266 B.R. 557, 46 Collier Bankr. Cas. 2d 1514, 2001 Bankr. LEXIS 1113, 38 Bankr. Ct. Dec. (CRR) 95, 2001 WL 1012370
CourtUnited States Bankruptcy Court, M.D. Georgia
DecidedAugust 28, 2001
DocketNos. 00-11881, 00-11882, 00-11883
StatusPublished
Cited by1 cases

This text of 266 B.R. 557 (In re Fred Ayers Co.) is published on Counsel Stack Legal Research, covering United States Bankruptcy Court, M.D. Georgia primary law. Counsel Stack provides free access to over 12 million legal documents including statutes, case law, regulations, and constitutions.

Bluebook
In re Fred Ayers Co., 266 B.R. 557, 46 Collier Bankr. Cas. 2d 1514, 2001 Bankr. LEXIS 1113, 38 Bankr. Ct. Dec. (CRR) 95, 2001 WL 1012370 (Ga. 2001).

Opinion

MEMORANDUM OPINION

JOHN T. LANEY, III, Bankruptcy Judge.

On August 15, 2001, the court held a hearing on the motion of GATX Capital Corporation (“GATX”) to quash a subpoena and the cross-motion of Fred P. Ayers (“Ayers”) to compel GATX to comply with the subpoena. The parties filed briefs and response briefs. After considering the parties’ briefs and the applicable statutory and case law, the court will deny the motion of GATX and will grant the motion of Ayers.

FACTS

On July 20, 2001, Ayers filed a motion for the examination of GATX pursuant to Rule 2004 of the Federal Rules of Bankruptcy Procedure (“Rule 2004”). An order was entered that same day which provided that the examination would take place at a time and place mutually agreed upon by the parties.
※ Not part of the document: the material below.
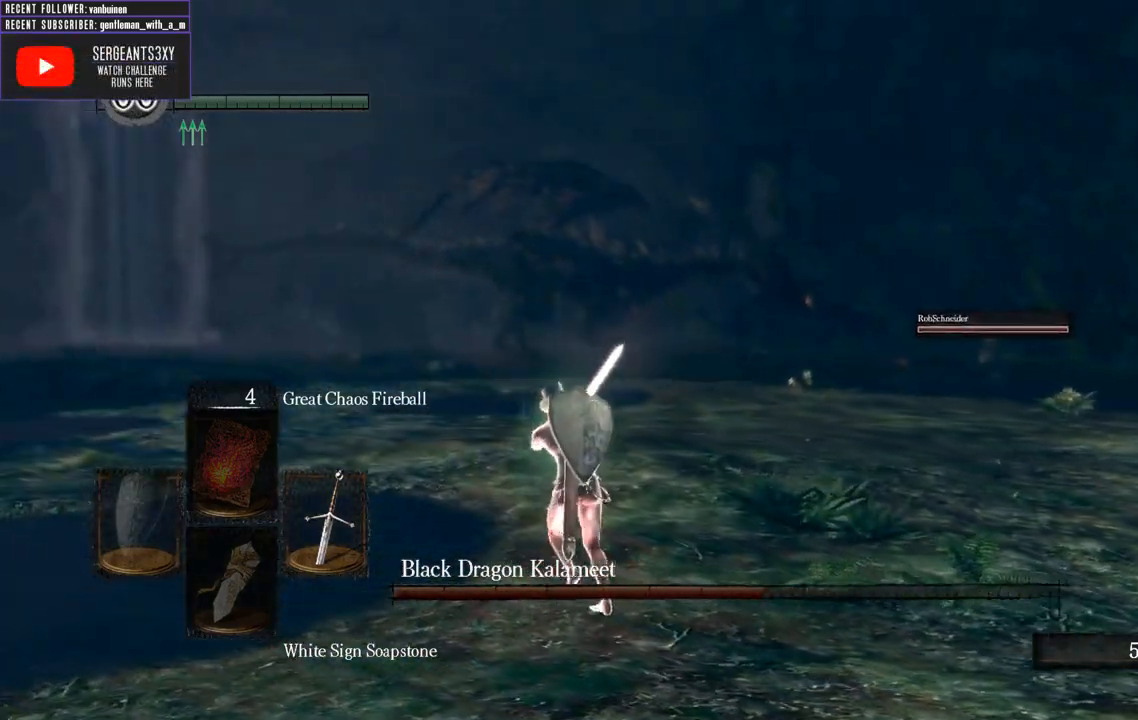
{"dt_ms": 500, "buttons": ["B", "L1"], "left_stick": "up-left", "right_stick": "center", "events": [[50, "B", "down"], [183, "right_stick", "right"], [317, "L1", "down"], [433, "right_stick", "center"]]}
Service of the motion on GATX’s counsel was defective due to an error in the service address for GATX’s counsel. However, Ayers alleged that counsel for GATX was notified by telephone on July 20, 2001 that the ordered had been entered. Ayers further alleged that a copy of the order was submitted to GATX’s counsel via facsimile on that same day.

Although the parties dispute whether counsel for Ayers attempted to “reach an agreement” regarding the location and time of the examination as contemplated in the order, neither party disputes that counsel for Ayers notified GATX’s counsel [559]*559that the examination would take place in GATX’s San Francisco offices on August 2, 2001 and August 3, 2001.

On July 23, 2001, counsel for Ayers issued a subpoena showing this court as the issuing court. The subpoena provided that the Rule 2004 examination would take place in GATX’s San Francisco office on August 2, 2001 at 9:00 am. The subpoena was forwarded to the San Francisco’s Sheriff Department to be served on GATX. On July 25, 2001, Ayers’ counsel forwarded a copy of the subpoena to counsel for GATX. GATX was served with the subpoena on July 27, 2001.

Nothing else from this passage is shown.